Sally Moon, Zimbabwe product manager for New Frontiers Tours, said she believes and hopes there are exciting times ahead for Zimbabwe, and not just Victoria Falls but some of the more off-the-beaten-track destinations, such as Lake Kariba, Mana Pools and Gonarezhou National Park.

Zimbabwe will take center stage in Southern Africa

The positive news surrounding Zimbabwe will also mean that the country will be a worthwhile competitor to other countries in the region, according to industry players.

Cox said the change in leadership combined with the increase in air access and the upsurge of investment across the country means that Zimbabwe is set to take center stage for travel to Southern Africa in 2018.

Murray Gardiner, co-owner and financial director at Giltedge, agreed, saying that several key suppliers recently started moving back into Zimbabwe's tourism hot spots like Hwange National Park, the World Heritage Site of Mana Pools and Lake Kariba.

Said Gardiner: "With the changes on the political front, it's an exciting development as the destination is ready to accept increased tourism numbers so we can sell it confidently to our partners worldwide. Zimbabwe is going to be an excellent alternative to the more expensive lodges in Botswana for price-sensitive clients."

"Let's wait and see if the promises materialize"

However, others have taken a more conservative approach to the news.

Wild Zambezi's Sally Wynn explained that she is hopeful the change will bring better things for tourism in Zimbabwe but added that she first wants to see if the promises materialize. She said: "The new president made a number of promises in his inauguration speech, which, if implemented, could help to turn the country's fortunes around, and there are already signs of an increase in tourism interest.  However, until we see the promises translated into action, and evidence of a genuine improvement of the economic and investment environment in Zimbabwe occurs, then it is difficult to know where we are heading."

Sean Kritzinger, co-owner and general manager at Giltedge, said that although he feels strongly that Mugabe's resignation will have a positive effect on tourism to Zimbabwe, the new regime needs to show that they have the best interests of the population at heart. "If it is more of the same as it was under Mugabe then, no, this will not bring a positive change," he said.

Despite some reservations, Kritzinger is hopeful for the future: "It's a huge opportunity for the new party and government to make changes and improve the lives of millions of Zimbabweans in every sphere of life.

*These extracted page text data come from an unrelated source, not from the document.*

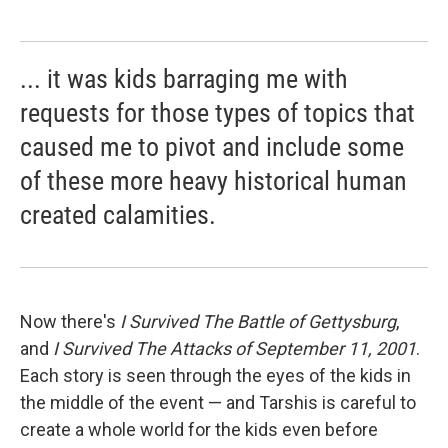
... it was kids barraging me with
requests for those types of topics that
caused me to pivot and include some
of these more heavy historical human
created calamities.
Now there's
I Survived The Battle of Gettysburg
,
and
I Survived The Attacks of September 11, 2001
.
Each story is seen through the eyes of the kids in
the middle of the event — and Tarshis is careful to
create a whole world for the kids even before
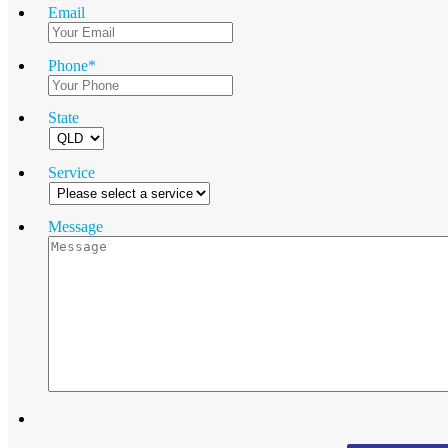
Email
Phone
*
State
Service
Message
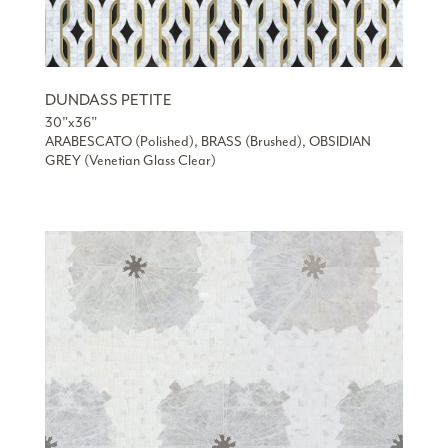
DUNDASS PETITE
30”x36”
ARABESCATO (Polished), BRASS (Brushed), OBSIDIAN
GREY (Venetian Glass Clear)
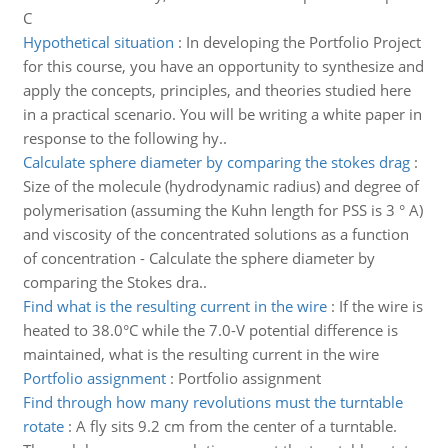
C
Hypothetical situation
:
In developing the Portfolio Project
for this course, you have an opportunity to synthesize and
apply the concepts, principles, and theories studied here
in a practical scenario. You will be writing a white paper in
response to the following hy..
Calculate sphere diameter by comparing the stokes drag
:
Size of the molecule (hydrodynamic radius) and degree of
polymerisation (assuming the Kuhn length for PSS is 3 ° A)
and viscosity of the concentrated solutions as a function
of concentration - Calculate the sphere diameter by
comparing the Stokes dra..
Find what is the resulting current in the wire
:
If the wire is
heated to 38.0°C while the 7.0-V potential difference is
maintained, what is the resulting current in the wire
Portfolio assignment
:
Portfolio assignment
Find through how many revolutions must the turntable
rotate
:
A fly sits 9.2 cm from the center of a turntable.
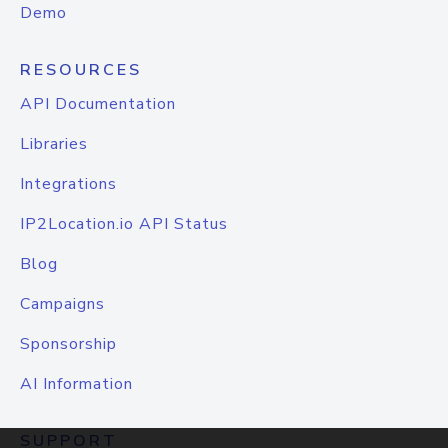
Demo
RESOURCES
API Documentation
Libraries
Integrations
IP2Location.io API Status
Blog
Campaigns
Sponsorship
AI Information
SUPPORT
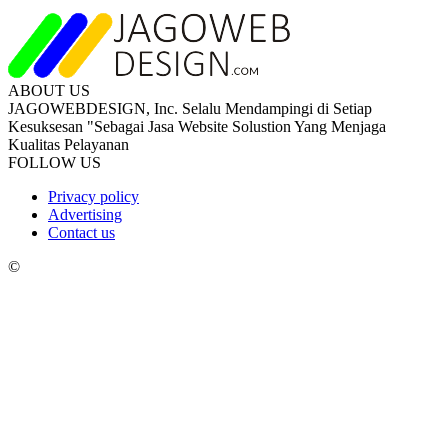
ABOUT US
JAGOWEBDESIGN, Inc. Selalu Mendampingi di Setiap
Kesuksesan "Sebagai Jasa Website Solustion Yang Menjaga
Kualitas Pelayanan
FOLLOW US
Privacy policy
Advertising
Contact us
©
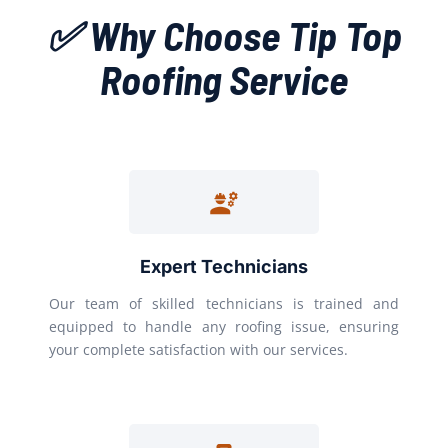
✅ Why Choose Tip Top
Roofing Service
Expert Technicians
Our team of skilled technicians is trained and
equipped to handle any roofing issue, ensuring
your complete satisfaction with our services.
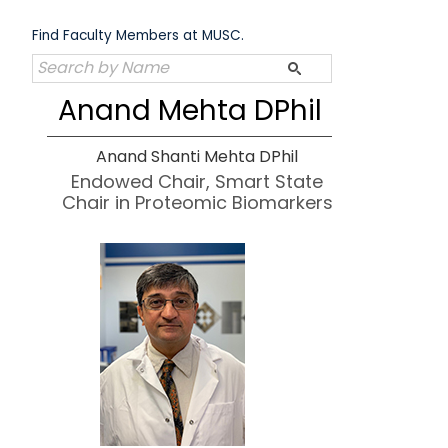
Skip
to
Find Faculty Members at MUSC.
content
Anand Mehta DPhil
Anand Shanti Mehta DPhil
Endowed Chair, Smart State
Chair in Proteomic Biomarkers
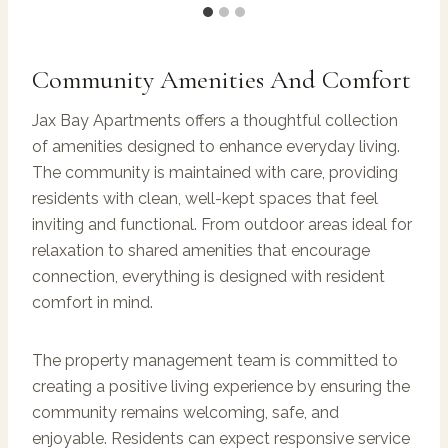
Community Amenities And Comfort
Jax Bay Apartments offers a thoughtful collection
of amenities designed to enhance everyday living.
The community is maintained with care, providing
residents with clean, well-kept spaces that feel
inviting and functional. From outdoor areas ideal for
relaxation to shared amenities that encourage
connection, everything is designed with resident
comfort in mind.
The property management team is committed to
creating a positive living experience by ensuring the
community remains welcoming, safe, and
enjoyable. Residents can expect responsive service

Tourism can play a prominent role in bettering a country, as it does in South Africa, Namibia and Botswana, for example."

Focus on conservation and reliability, tourism industry urges new government

If there is one thing on which tourism players would like the new government to focus, it's conservation. Said Ndlovu: "I am hoping for a reform in policy, particularly relating to conservation. I hope that we will be able to engage with international conservation bodies and take advantage of new and scientific ways of embracing conservation.

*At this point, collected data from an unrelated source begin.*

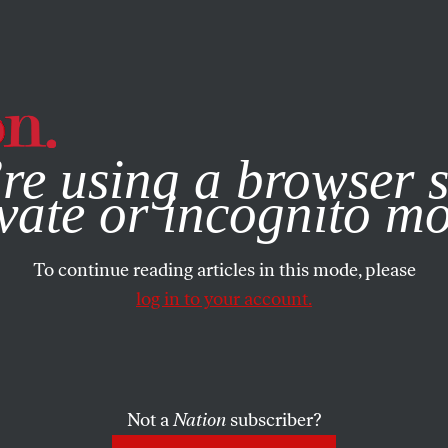
e, you consent to our use of cookies. For more information, vis
re using a browser s
vate or incognito m
To continue reading articles in this mode, please
log in to your account.
Not a
Nation
subscriber?
 3, 2025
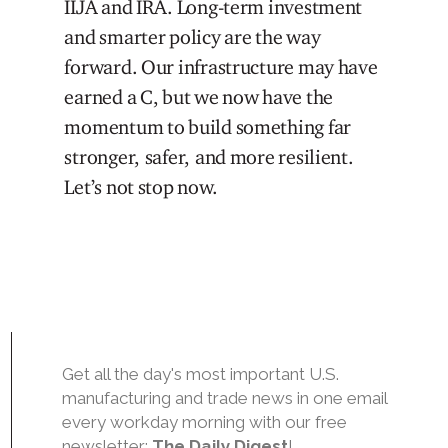
IIJA and IRA. Long-term investment
and smarter policy are the way
forward. Our infrastructure may have
earned a C, but we now have the
momentum to build something far
stronger, safer, and more resilient.
Let’s not stop now.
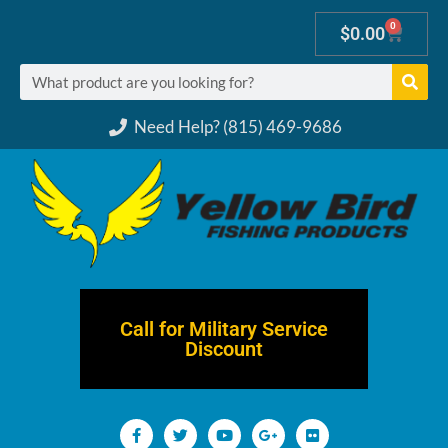
0
$
0.00
Need Help? (815) 469-9686
Call for Military Service
Discount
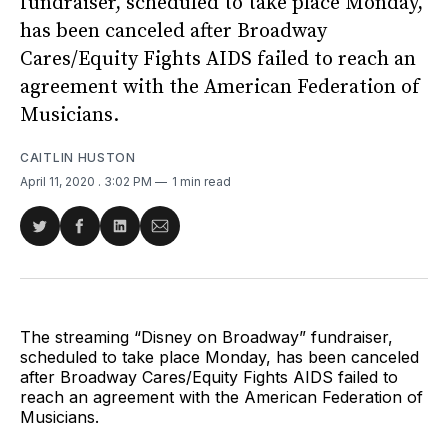
fundraiser, scheduled to take place Monday,
has been canceled after Broadway
Cares/Equity Fights AIDS failed to reach an
agreement with the American Federation of
Musicians.
CAITLIN HUSTON
April 11, 2020
. 3:02 PM
1 min read
Share
Share
Share
Share
on
on
on
via
Twitter
Facebook
LinkedIn
Email
The streaming “Disney on Broadway” fundraiser,
scheduled to take place Monday, has been canceled
after Broadway Cares/Equity Fights AIDS failed to
reach an agreement with the American Federation of
Musicians.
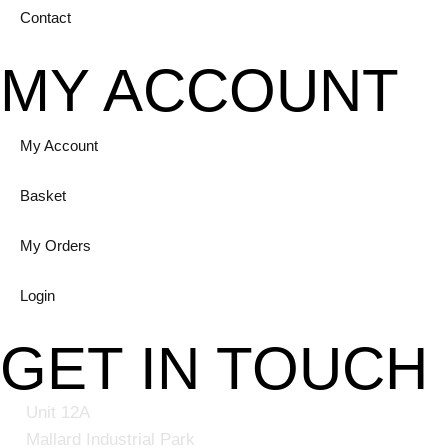
Contact
MY ACCOUNT
My Account
Basket
My Orders
Login
GET IN TOUCH
Unit 12A
Mallard Industrial Park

Ndlovu explained that tourism will once again become a source of livelihood for communities around wildlife areas and rules and regulations around it need to protect both the wildlife and the people. He said: "I hope to see incentives for sustainable tourism development, incentives that would be far reaching and attractive enough to Zimbabweans to reinvest in their country and to entice foreign investment."

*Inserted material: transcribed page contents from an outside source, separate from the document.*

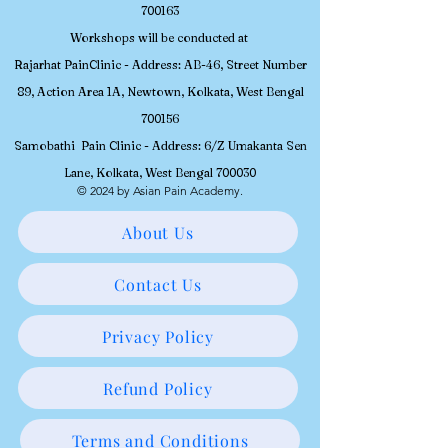
700163
Workshops will be conducted at
Rajarhat PainClinic - Address: AB-46, Street Number
89, Action Area 1A, Newtown, Kolkata, West Bengal
700156
Samobathi Pain Clinic - Address: 6/Z Umakanta Sen
Lane, Kolkata, West Bengal 700030
© 2024 by Asian Pain Academy.
About Us
Contact Us
Privacy Policy
Refund Policy
Terms and Conditions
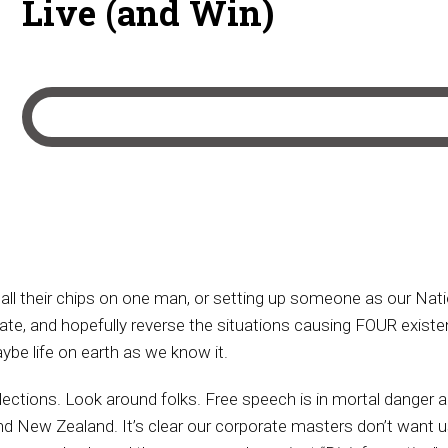
Live (and Win)
ll their chips on one man, or setting up someone as our Nation
iate, and hopefully reverse the situations causing FOUR existen
ybe life on earth as we know it.
ctions. Look around folks. Free speech is in mortal danger all ov
and New Zealand. It’s clear our corporate masters don’t want us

Cox said her hope is that measures will be put in place to ensure that tourism development is done in a sustainable manner to enhance the conservation and protection of the country's natural habitats and wildlife while promoting growth and improving livelihoods.

For Moon, it is important that the new government focuses on reliable service delivery. She said: "There is a need for consistency when it comes to the Kaza Univisa.  Since its inception the Kaza Univisa [which allows tourists to gain entry to both Zimbabwe and Zambia for a 30-day period] has been somewhat of a hit and miss as it's not always available, and when this is the case it reflects negatively on the industry."

The introduction of a reliable daily scheduled flight between Harare, Kariba, Hwange and Victoria Falls would also be beneficial, said Moon, adding: "Emphasis must be placed on reliable!"